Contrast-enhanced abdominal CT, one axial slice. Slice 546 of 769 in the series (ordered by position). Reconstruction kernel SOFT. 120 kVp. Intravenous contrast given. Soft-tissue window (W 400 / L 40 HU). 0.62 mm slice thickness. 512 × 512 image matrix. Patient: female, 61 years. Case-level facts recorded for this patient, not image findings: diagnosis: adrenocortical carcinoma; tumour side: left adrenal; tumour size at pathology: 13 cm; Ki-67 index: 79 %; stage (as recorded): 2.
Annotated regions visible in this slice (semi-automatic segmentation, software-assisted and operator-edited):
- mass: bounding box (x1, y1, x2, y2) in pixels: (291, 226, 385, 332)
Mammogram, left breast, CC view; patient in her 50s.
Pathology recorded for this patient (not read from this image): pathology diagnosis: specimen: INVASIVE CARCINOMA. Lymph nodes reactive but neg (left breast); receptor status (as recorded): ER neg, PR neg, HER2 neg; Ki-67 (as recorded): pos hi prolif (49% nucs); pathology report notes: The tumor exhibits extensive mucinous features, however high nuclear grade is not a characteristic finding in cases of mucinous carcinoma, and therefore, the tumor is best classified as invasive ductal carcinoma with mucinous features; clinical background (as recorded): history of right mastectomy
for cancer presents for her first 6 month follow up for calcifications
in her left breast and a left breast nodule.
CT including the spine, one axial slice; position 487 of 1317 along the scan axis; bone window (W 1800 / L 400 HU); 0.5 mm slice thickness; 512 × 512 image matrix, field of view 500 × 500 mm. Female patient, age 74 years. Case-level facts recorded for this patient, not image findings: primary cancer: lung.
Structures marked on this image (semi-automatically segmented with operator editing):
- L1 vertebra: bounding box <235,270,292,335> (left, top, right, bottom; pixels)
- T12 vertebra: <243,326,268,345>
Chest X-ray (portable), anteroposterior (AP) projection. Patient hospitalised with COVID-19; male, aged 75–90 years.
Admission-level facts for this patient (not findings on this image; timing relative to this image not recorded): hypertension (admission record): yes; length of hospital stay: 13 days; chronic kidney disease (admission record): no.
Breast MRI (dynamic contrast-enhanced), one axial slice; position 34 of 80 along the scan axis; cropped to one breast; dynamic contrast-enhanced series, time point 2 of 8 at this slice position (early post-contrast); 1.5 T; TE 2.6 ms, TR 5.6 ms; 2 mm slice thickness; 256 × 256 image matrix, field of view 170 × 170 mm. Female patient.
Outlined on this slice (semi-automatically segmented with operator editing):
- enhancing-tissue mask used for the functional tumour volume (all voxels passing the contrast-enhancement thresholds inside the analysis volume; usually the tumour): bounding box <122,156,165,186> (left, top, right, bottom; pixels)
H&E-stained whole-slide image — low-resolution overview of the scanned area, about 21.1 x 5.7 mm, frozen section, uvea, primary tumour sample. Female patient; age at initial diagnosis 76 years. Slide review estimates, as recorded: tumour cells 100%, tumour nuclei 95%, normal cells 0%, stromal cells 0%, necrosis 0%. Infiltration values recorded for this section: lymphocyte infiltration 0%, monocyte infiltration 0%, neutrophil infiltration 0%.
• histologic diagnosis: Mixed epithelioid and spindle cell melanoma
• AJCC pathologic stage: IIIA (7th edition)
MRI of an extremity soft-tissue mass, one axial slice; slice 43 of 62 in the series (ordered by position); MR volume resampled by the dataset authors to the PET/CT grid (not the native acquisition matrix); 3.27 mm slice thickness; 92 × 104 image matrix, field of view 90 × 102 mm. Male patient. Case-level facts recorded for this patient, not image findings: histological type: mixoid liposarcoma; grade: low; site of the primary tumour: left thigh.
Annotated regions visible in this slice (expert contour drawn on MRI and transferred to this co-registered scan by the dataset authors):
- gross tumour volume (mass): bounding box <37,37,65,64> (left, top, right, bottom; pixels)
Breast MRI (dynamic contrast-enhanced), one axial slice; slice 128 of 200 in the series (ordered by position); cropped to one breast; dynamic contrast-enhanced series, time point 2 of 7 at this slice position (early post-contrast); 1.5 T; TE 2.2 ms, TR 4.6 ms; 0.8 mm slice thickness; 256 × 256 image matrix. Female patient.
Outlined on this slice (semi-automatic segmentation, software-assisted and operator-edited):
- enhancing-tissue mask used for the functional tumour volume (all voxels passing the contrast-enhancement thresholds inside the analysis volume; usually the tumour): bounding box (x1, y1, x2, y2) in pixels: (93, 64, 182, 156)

**THE PROBLEM**
The word "inside" occurs on certain lines of the material; count those lines and respond with the number only.

**RESPONSE AREA**
2